Alchemy puffed hard and then spit a gob of phlegm on a manicured lawn, more like a lawless rocker than a political candidate. “Look, I needed to talk because, well, Laluna and I want to have a kid. Yeah, yeah, I know what I said years ago. Go ahead. Give me shit.”

“I will. Just not now, because that’s terrific. I’d love to be an uncle.” The longer Alchemy’s relationship continued with Laluna, the more Moses had anticipated a change in Alchemy’s no-kid plan.

“If things go right, and you have a lot to say and do in this, you won’t only be an uncle …”

“What?” Moses’s voice raised an octave. “You don’t need my permission.”

“This super sex god can’t make his zygote float.”

“Come again?”

“It won’t solve the problem if I do.” Alchemy snickered. “My zapper has no zip.” They reached an empty private tennis court, and Alchemy flopped back against the green fence.

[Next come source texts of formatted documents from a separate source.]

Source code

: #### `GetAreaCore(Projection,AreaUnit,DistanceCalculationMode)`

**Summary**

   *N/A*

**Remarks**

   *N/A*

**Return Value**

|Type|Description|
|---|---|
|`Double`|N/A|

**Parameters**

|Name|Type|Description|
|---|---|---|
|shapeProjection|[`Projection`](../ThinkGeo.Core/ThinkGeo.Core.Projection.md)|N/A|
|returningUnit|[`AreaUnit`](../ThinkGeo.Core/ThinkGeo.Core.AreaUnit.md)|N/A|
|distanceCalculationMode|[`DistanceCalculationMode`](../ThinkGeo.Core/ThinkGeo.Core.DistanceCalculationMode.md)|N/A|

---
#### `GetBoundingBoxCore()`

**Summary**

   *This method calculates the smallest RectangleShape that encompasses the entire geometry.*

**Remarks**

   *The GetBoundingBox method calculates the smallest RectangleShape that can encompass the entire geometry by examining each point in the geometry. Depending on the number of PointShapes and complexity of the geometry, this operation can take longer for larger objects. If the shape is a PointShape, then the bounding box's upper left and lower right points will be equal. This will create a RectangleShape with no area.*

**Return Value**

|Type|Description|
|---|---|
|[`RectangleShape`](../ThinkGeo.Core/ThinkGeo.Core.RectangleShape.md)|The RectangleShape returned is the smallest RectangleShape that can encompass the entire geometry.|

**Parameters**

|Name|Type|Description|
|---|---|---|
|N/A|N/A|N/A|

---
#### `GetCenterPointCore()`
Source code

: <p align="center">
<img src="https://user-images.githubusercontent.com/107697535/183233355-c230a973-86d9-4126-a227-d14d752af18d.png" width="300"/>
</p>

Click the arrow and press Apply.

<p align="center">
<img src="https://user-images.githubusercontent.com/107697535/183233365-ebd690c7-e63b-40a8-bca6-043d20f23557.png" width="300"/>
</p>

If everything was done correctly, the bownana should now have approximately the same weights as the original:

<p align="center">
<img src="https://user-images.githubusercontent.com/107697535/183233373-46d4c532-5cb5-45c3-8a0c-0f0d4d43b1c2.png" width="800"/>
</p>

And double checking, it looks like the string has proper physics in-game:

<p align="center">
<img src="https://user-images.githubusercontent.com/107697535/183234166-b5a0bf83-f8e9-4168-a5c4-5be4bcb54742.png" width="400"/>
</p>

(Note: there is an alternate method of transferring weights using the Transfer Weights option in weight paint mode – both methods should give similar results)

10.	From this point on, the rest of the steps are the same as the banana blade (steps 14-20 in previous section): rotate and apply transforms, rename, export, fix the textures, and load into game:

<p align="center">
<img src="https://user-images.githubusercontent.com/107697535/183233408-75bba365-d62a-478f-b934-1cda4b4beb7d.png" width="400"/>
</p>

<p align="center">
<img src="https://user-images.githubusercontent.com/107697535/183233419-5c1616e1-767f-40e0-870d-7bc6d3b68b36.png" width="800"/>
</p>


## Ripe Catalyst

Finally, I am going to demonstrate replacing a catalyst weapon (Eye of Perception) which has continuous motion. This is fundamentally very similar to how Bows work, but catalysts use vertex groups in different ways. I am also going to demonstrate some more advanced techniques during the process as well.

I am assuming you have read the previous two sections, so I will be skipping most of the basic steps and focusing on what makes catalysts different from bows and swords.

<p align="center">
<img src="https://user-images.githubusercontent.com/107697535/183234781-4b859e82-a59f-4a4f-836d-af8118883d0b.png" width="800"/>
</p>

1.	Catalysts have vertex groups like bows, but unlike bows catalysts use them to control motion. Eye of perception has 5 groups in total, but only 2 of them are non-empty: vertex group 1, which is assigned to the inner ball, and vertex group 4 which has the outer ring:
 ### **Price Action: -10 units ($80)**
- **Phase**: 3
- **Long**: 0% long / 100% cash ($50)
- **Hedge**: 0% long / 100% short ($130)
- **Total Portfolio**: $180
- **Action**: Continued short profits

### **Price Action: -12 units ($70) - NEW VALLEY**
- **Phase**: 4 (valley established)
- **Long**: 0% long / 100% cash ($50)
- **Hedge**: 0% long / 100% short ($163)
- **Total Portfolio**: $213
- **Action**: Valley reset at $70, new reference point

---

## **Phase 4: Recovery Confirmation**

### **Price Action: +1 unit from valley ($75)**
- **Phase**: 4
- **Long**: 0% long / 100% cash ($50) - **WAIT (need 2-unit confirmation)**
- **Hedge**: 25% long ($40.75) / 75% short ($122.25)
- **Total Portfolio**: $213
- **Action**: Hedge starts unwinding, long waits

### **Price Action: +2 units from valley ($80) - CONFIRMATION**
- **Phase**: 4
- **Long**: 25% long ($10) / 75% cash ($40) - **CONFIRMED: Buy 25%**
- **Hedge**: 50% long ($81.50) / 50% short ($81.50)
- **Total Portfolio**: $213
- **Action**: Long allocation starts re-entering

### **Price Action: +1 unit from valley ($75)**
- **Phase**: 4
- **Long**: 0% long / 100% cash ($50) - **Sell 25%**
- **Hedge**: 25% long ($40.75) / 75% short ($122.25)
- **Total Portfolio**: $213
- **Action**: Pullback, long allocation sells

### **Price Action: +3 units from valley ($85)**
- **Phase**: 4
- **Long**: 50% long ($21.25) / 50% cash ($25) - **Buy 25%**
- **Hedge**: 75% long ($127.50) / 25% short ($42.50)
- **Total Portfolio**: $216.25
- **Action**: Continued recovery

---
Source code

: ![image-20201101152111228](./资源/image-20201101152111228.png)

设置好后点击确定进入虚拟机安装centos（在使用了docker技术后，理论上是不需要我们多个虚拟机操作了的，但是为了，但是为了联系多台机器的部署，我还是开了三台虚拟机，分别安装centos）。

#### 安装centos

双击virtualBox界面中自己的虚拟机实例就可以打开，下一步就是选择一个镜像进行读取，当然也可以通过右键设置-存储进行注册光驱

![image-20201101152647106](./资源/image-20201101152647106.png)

“Mose, this is the most embarrassing admission … We’ve been trying. Fertility docs and mystical potions. All failed. Laluna is blaming herself — wrongly — because her mother had multiple miscarriages before having her and then never could conceive again.” He pushed back harder against the fence, which rippled around the court, and then he melted toward the ground. Moses crouched beside him.

“You once needed my help. Now, we need your help. I need you to come up to Topanga and do the herky-jerky. Your seedlings will be put in the doc’s test tube and implanted into Laluna.”

“What the eff? You want my sperm?” Moses felt as if he’d been slammed in the head and was suffering a concussion that left him bewildered and off balance. Deep emotional barriers impeded him from immediately processing the implications, the lifelong impact of becoming a surrogate donor.

“Yes, but I also want you to keep this between us.”

Surrogate donor and anonymous father. “Wow, this is beyond unexpected.”

Alchemy detected the ambivalence in Moses’s voice. “If you need time or aren’t cool with this, I get it.” He pushed himself up using the fence and stood tall. “Laluna doesn’t know the plan. I prefer to get your okay first.”

“Yeah, I can see that. But why me?”

“You’re my brother.”

“Half brother.”

“Given our respective fathers, our mother is the good half. How’s that for absurd?”

“Scary, too. You know me, I’m a deliberative thinker.”

“Sure. Take your time. But not too much.”

“I’ll answer soon. But please, sound out Laluna.”

“Mose, I’ve contemplated the enormity of this request. I still needed to do it. I’ll talk to Laluna. Only, if you decide no, tell me immediately. Please.”